You can of course also use and download our data resources separately.
The corpus can be downloaded here. The license is CC-BY 4.0. The run.sh script expects to find the corpus data extracted in data/wav/ and will download it for you automatically, if it does not find the data.
Preprocessed read sentences from the German Wikipedia, the European Parliament Proceedings Parallel Corpus and a crawled corpus of direct speech can be found here
The scripts expect to find one gzipped text file containing all the sentences (each on its own line) in data/local/lm/cleaned.gz
The preproccesing with MARY canonicalizes numbers, literals and abbreviations and removes all punctuation. E.g. 51 is changed into "einundfünfzig". Spelling is currently not canonicalized, but rules to translate from old German spellings (pre-1996 and pre-2004/06) are planned for a later release.
If you want to preprocess your own texts, you can use s5/local/maryfy_corpus.py.
python s5/local/maryfy_corpus.py --help
should point you into the right direction.
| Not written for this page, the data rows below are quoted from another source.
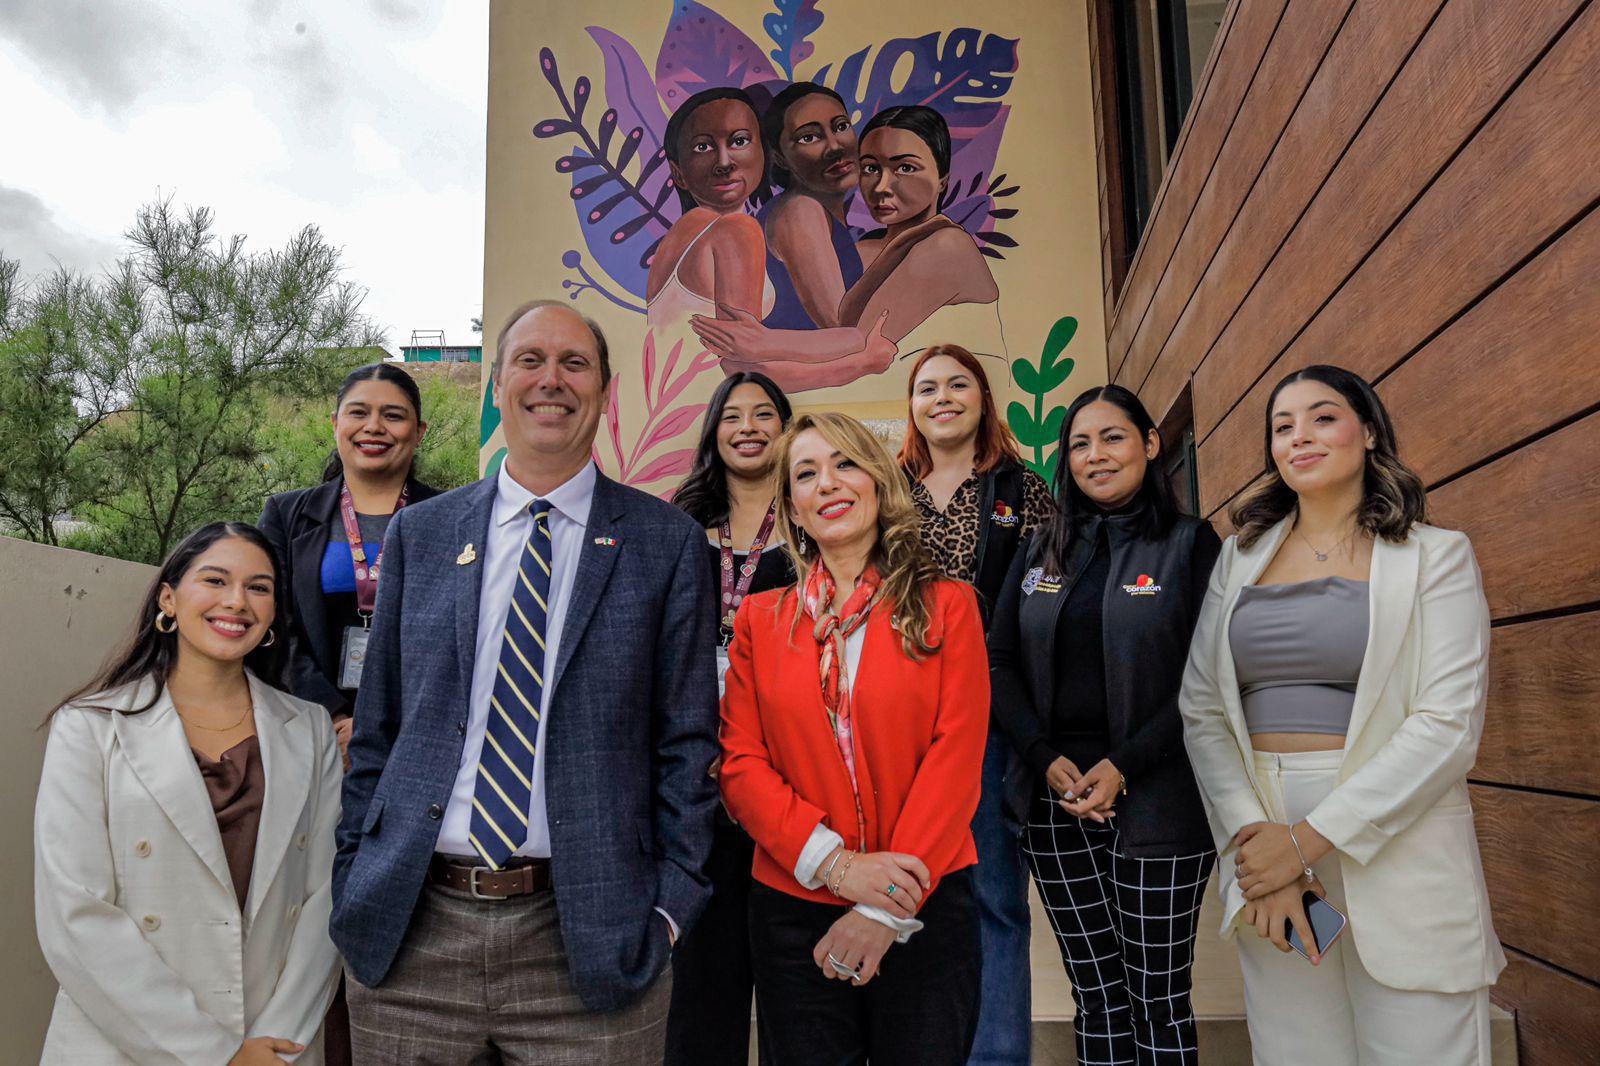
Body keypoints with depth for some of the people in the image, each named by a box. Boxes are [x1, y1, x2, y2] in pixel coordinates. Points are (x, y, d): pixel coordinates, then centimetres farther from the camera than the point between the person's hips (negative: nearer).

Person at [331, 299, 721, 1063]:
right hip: (407, 930, 3)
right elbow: (375, 725, 10)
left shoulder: (667, 542, -1)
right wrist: (352, 881, 7)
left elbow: (686, 740, -1)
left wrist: (671, 903, -5)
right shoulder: (417, 534, 7)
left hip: (587, 941, -2)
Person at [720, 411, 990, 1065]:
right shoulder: (760, 619, 5)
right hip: (792, 909, 1)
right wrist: (834, 863, -14)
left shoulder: (947, 606, 0)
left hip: (925, 912, -1)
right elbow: (741, 764, 0)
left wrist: (887, 913, -12)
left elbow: (956, 758, -7)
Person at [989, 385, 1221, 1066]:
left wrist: (1123, 766, -16)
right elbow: (1000, 665, 7)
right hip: (1056, 802, 4)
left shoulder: (1191, 545, -1)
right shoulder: (1040, 554, 11)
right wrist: (1047, 757, -7)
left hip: (1156, 803, -3)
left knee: (1159, 1004, 5)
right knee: (1096, 999, 12)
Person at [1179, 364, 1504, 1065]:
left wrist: (1308, 840, -16)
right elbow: (1201, 709, 4)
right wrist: (1251, 841, -10)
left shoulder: (1435, 557, 1)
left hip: (1395, 843, -3)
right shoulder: (1241, 557, 11)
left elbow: (1449, 725, -10)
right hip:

You need to supply the path of the MARY server start script. MARY will unfortunately have problems if you try to process millions of lines of text in one go and it might become unresponsive with all its processing threads being stuck in endless loops. The current quick hack implemented in maryfy_corpus.py will routinely call "killall java" and then restart MARY. This of course only works, if you have no other Java programs running under your username besides MARY.
The phoneme dictionary is currently not supplied with this distribution, but the scripts to generate them are. DFKIs MARY includes a nice LGPL German phoneme dictionary with ~36k entries. Other sources for phoneme dictionary entries can be found at BAS. Our parser understands the different formats of VM.German.Wordforms, RVG1_read.lex, RVG1_trl.lex and LEXICON.TBL. The final dictionary covers ~44.8k unique German words with 70k entries total (pronunciation variants). You can also disable the BAS dictionaties, if it is important for to have a phoneme dictionary with an open license. You will then have a lexicon with ~36k unique German words and no pronounciation variants.
build_big_lexicon.py can import many dictionaries in the BasSAMPA format and merge them into a single dictionary. Its parser understand many variants and dialects of BasSAMPA and the adhoc dictionary formats. To support new variants you'll have to edit def guessImportFunc(filename). The output is a serialised python object.
export_lexicon.py will export such a serialised python dictionary into KALDIs lexion_p.txt format (this allows to model different phonetic realisations of the same word with probabilities). Stress markers in the phoneme set are grouped with their unstressed equivalents in KALDI using the extra_questions.txt file. It is also possible to generate a CMU Sphinx formated dictionary with the same data using the -spx option. The Sphinx format also allows pronunciation variants, but cannot model probabilities for these variants.